今年11月20日、中国全土の国有企業の営業利益が前年同期比でマイナス9.8%と発表された。
しかも電力消費量は1~9月までが前期比+0.8%だったものが10月には-0.2%となっている。
つまり秋以降に中国経済が急落していることを示している。

なるほどサントリーやカルビーなどが損失覚悟で脱出するわけだ。

そこで中国と言うと真っ先に思い出す会社(集団)のことを調べてみた。
ソフトバンクのお孫さんが出資したことで有名になったアリババのことである。

アリババ株は2014年9月にニューヨークで株式上場された。
公開価格は68ドルだったが92.7ドルの初値を付け、11月13日には最高値の120ドルを記録、時価総額はフェイスブックやアマゾンを上回る2314億ドルに達した。

孫は同社の創業初期に2000万ドルの出資をしており、株式上場によって8兆円の利益を得て11月のピーク時には12兆円もの株券を保有していた。

ところが明けて2015年の1月頃から、同社傘下の最大オンラインショッピングモールであるタオバオにおいて取り扱われる商品に偽物もしくは不良品が半数以上におよぶことが暴露された。

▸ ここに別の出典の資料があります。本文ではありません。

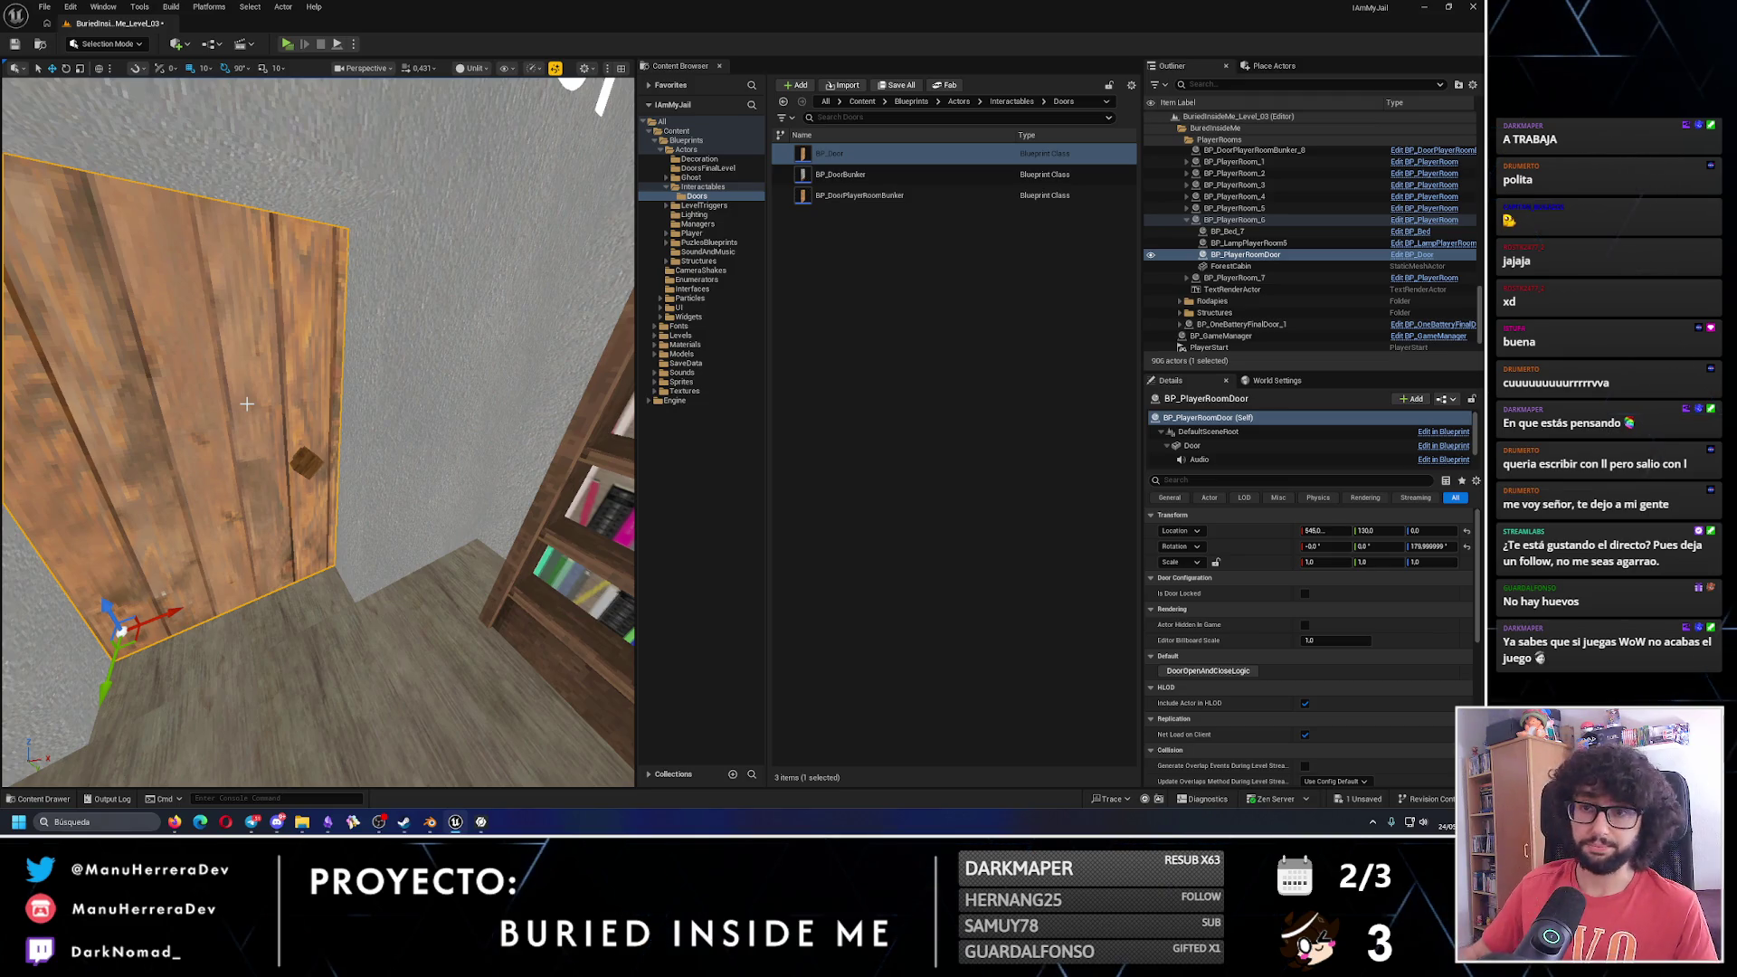
key("f")
key("ctrl+s")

中国工商総局が調査した結果、取り扱い品の多くが偽装品あるいは不法品だとして摘発。
アリババの社員が、製造業者から賄賂を得て検索順位を引き上げるなどの便宜供与をしていた事実も発表した。
タオバオの取り扱い数は1日およそ10億個だとされており、莫大な偽物が国中に拡散されていた事実が明るみに出た。
中国政府はAIIBを創設するなど国際化を図っており、著作権などの保護を諸外国から要求されていたために、国内のコピー文化の締め付けに本腰を入れざるを得なかった。
その網にアリババがまんまとかかったというわけだ。

昨年9月に華々しく上場したアリババ株は同年11月にピークを迎えたものの、偽物商品の取り扱いが暴露されてから急激に悪化し、今では「ニューヨークのお荷物」と呼ばれている。
中国経済の減速を受けたアリババは、売上高やユーザー数を何倍にもごまかしていた。いわゆる粉飾だ。

報告書は、中国の国会に相当する全国人民代表大会(全人代)の常務委員会に2日提出されたもので、内容は、2013年に同委員会で可決された「改正中華人民共和国消費者権利利益保護法」の実施状況についてのものだ。
中国経済はこれまでの製造業中心から、サービス業中心へと転換を図っている。
中国経済の減速が叫ばれる中、ウォール・ストリート・ジャーナル紙によれば「サービス業は好調を維持する数少ない部門の一つ」だ。
2015年1-9月期ではサービス業が国内総生産(GDP)に占める割合は51.4%となり、前年同期の49.1%から上昇したという。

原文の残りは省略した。